(RECORDS TO PROCESS)
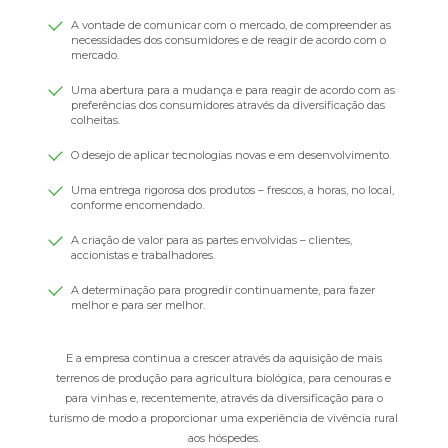
A vontade de comunicar com o mercado, de compreender as
necessidades dos consumidores e de reagir de acordo com o
mercado.
Uma abertura para a mudança e para reagir de acordo com as
preferências dos consumidores através da diversificação das
colheitas.
O desejo de aplicar tecnologias novas e em desenvolvimento.
Uma entrega rigorosa dos produtos – frescos, a horas, no local,
conforme encomendado.
A criação de valor para as partes envolvidas – clientes,
accionistas e trabalhadores.
A determinação para progredir continuamente, para fazer
melhor e para ser melhor.
E a empresa continua a crescer através da aquisição de mais
terrenos de produção para agricultura biológica, para cenouras e
para vinhas e, recentemente, através da diversificação para o
turismo de modo a proporcionar uma experiência de vivência rural
aos hóspedes.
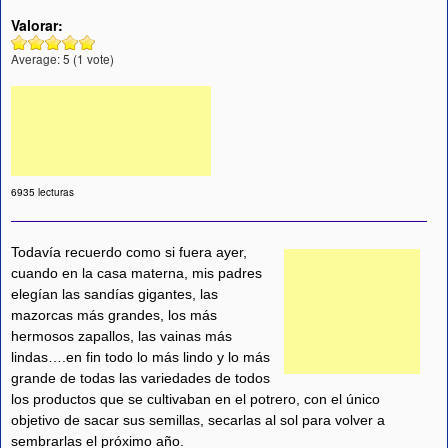
Valorar:
Average:
5
(
1
vote)
6935 lecturas
Todavía recuerdo como si fuera ayer,
cuando en la casa materna, mis padres
elegían las sandías gigantes, las
mazorcas más grandes, los más
hermosos zapallos, las vainas más
lindas….en fin todo lo más lindo y lo más
grande de todas las variedades de todos
los productos que se cultivaban en el potrero, con el único
objetivo de sacar sus semillas, secarlas al sol para volver a
sembrarlas el próximo año.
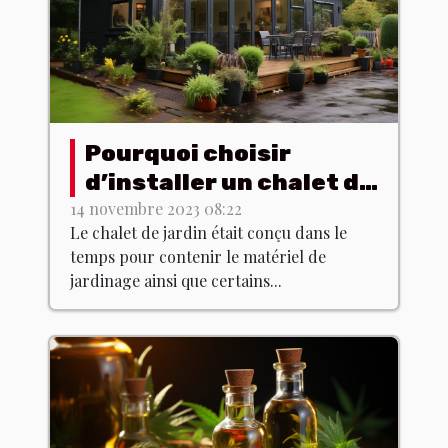
Pourquoi choisir
d’installer un chalet de
jardin chez soi ?
14 novembre 2023 08:22
Le chalet de jardin était conçu dans le
temps pour contenir le matériel de
jardinage ainsi que certains...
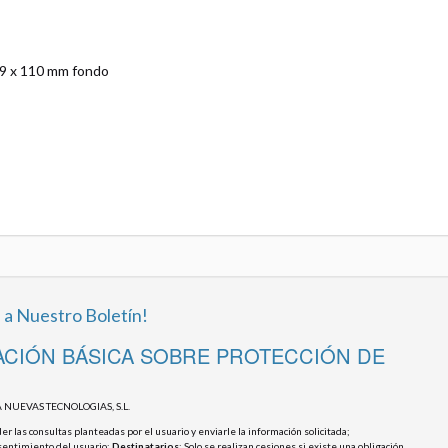
19 x 110 mm fondo
 a Nuestro Boletín!
CIÓN BÁSICA SOBRE PROTECCIÓN DE
 NUEVAS TECNOLOGIAS, S.L.
r las consultas planteadas por el usuario y enviarle la información solicitada;
sentimiento del usuario;
Destinatarios
: Solo se realizan cesiones si existe una obligación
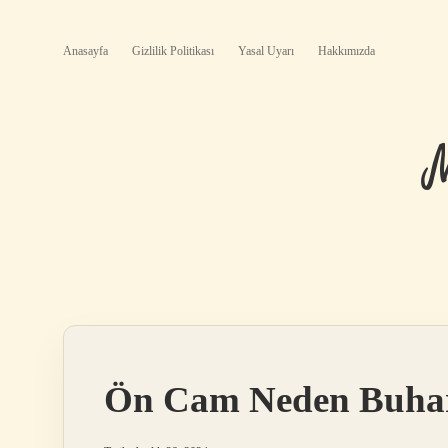
Anasayfa
Gizlilik Politikası
Yasal Uyarı
Hakkımızda
Ön Cam Neden Buha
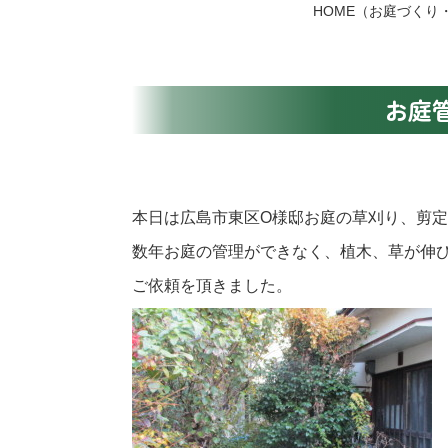
HOME
（お庭づくり
お庭
本日は広島市東区O様邸お庭の草刈り、剪
数年お庭の管理ができなく、植木、草が伸
ご依頼を頂きました。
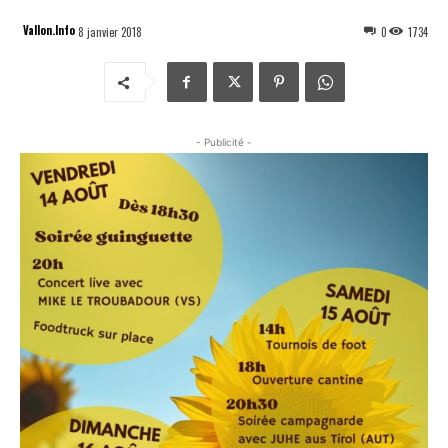
Vallon.Info
8 janvier 2018
0
1734
- Publicité -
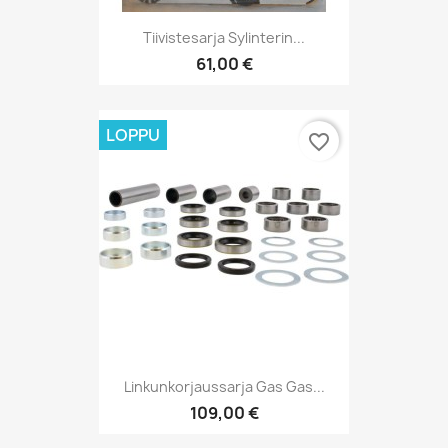
Tiivistesarja Sylinterin...
61,00 €
LOPPU
favorite_border
Linkunkorjaussarja Gas Gas...
109,00 €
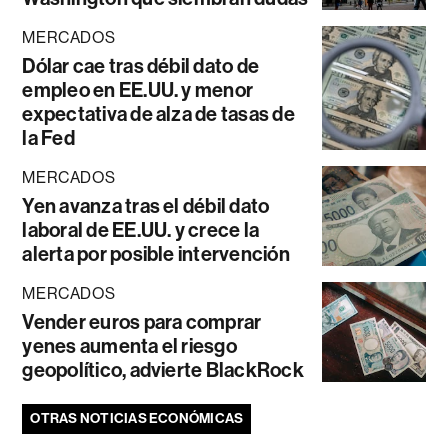
MERCADOS
Dólar cae tras débil dato de
empleo en EE.UU. y menor
expectativa de alza de tasas de
la Fed
MERCADOS
Yen avanza tras el débil dato
laboral de EE.UU. y crece la
alerta por posible intervención
MERCADOS
Vender euros para comprar
yenes aumenta el riesgo
geopolítico, advierte BlackRock
OTRAS NOTICIAS ECONÓMICAS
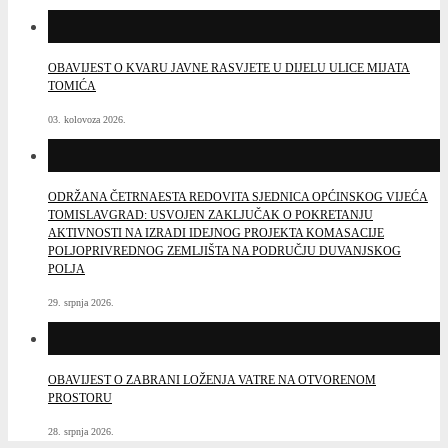
OBAVIJEST O KVARU JAVNE RASVJETE U DIJELU ULICE MIJATA
TOMIĆA
03. kolovoza 2026.
ODRŽANA ČETRNAESTA REDOVITA SJEDNICA OPĆINSKOG VIJEĆA
TOMISLAVGRAD: USVOJEN ZAKLJUČAK O POKRETANJU
AKTIVNOSTI NA IZRADI IDEJNOG PROJEKTA KOMASACIJE
POLJOPRIVREDNOG ZEMLJIŠTA NA PODRUČJU DUVANJSKOG
POLJA
29. srpnja 2026.
OBAVIJEST O ZABRANI LOŽENJA VATRE NA OTVORENOM
PROSTORU
28. srpnja 2026.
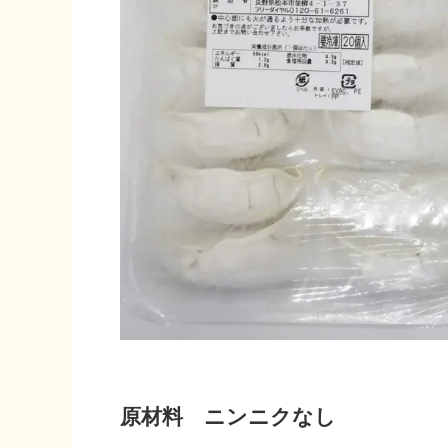
原材料 ニンニクなし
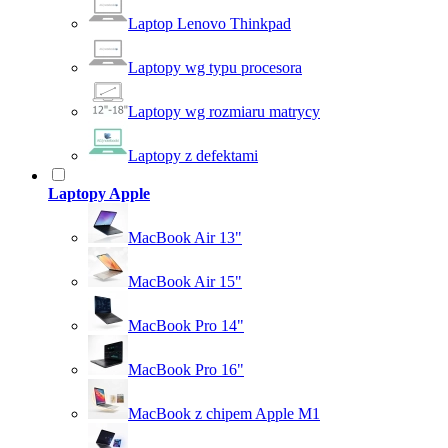
Laptop Lenovo Thinkpad
Laptopy wg typu procesora
Laptopy wg rozmiaru matrycy
Laptopy z defektami
Laptopy Apple
MacBook Air 13"
MacBook Air 15"
MacBook Pro 14"
MacBook Pro 16"
MacBook z chipem Apple M1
(End RECORDS TO PROCESS)
• **DIRECTIONS FOR THIS TASK**: Take the stretch of lines above from the one containing "6935 lecturas" through the one containing "lindas….en fin todo lo más lindo y lo más" and repeat it exactly, adding no other line.

• **RESULT**:
6935 lecturas
Todavía recuerdo como si fuera ayer,
cuando en la casa materna, mis padres
elegían las sandías gigantes, las
mazorcas más grandes, los más
hermosos zapallos, las vainas más
lindas….en fin todo lo más lindo y lo más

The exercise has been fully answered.